Task to complete: Only certain lines below are wanted: those starting at the line containing "Spring Developer Advocate @Pivotal" and ending at the line containing "Credit account 01?", both included, each retyped exactly.

───── Source data ─────

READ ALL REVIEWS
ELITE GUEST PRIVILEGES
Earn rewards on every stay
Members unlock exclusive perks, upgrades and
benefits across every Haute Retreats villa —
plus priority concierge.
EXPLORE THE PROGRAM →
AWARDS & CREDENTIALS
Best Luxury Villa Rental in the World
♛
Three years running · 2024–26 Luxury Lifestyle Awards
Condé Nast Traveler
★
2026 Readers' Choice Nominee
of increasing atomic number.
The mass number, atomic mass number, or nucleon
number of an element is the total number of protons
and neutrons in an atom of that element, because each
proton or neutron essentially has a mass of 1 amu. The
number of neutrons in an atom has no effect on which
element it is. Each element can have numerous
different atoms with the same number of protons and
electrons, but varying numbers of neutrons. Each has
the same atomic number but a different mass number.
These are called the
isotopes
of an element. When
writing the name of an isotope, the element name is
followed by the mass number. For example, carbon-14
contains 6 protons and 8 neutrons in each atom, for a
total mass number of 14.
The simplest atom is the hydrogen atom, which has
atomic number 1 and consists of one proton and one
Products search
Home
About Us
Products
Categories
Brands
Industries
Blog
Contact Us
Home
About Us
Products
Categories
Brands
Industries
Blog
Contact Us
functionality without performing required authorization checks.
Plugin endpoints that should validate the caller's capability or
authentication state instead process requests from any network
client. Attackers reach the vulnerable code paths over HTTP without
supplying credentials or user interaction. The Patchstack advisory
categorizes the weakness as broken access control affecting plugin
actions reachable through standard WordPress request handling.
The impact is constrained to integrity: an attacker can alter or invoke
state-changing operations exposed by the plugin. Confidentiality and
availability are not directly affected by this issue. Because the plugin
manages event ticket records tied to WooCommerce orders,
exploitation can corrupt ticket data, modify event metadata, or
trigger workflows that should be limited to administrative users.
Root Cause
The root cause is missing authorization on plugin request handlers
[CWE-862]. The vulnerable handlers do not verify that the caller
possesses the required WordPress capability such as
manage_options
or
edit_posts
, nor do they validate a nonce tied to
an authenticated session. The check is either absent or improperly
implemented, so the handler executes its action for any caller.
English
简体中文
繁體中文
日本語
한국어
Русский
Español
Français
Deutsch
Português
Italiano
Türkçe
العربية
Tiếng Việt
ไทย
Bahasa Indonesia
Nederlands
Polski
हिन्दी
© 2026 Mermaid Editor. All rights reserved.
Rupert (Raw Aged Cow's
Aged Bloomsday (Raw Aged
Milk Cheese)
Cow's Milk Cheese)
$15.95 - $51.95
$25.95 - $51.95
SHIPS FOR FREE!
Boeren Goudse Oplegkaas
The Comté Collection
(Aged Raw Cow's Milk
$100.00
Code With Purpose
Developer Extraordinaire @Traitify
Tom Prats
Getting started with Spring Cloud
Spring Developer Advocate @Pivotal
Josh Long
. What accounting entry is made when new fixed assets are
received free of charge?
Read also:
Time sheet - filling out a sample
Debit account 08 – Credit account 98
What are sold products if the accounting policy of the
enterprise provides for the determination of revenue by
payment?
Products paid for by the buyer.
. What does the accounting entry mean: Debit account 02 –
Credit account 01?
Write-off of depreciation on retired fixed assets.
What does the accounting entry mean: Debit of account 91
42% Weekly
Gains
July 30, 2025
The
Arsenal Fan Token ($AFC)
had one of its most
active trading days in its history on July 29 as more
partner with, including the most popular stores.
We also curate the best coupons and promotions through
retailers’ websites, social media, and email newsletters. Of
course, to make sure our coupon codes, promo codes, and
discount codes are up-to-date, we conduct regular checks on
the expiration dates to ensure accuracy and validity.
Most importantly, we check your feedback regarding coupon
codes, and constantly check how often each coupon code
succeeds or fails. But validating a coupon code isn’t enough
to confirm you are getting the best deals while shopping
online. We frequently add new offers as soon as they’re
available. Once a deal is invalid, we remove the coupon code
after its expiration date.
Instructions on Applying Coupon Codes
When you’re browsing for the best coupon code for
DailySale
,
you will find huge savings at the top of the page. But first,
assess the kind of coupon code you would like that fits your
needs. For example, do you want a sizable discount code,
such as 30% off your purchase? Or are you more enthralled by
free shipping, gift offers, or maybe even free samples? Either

─────

Reply to the exercise:
Spring Developer Advocate @Pivotal
Josh Long
. What accounting entry is made when new fixed assets are
received free of charge?
Read also:
Time sheet - filling out a sample
Debit account 08 – Credit account 98
What are sold products if the accounting policy of the
enterprise provides for the determination of revenue by
payment?
Products paid for by the buyer.
. What does the accounting entry mean: Debit account 02 –
Credit account 01?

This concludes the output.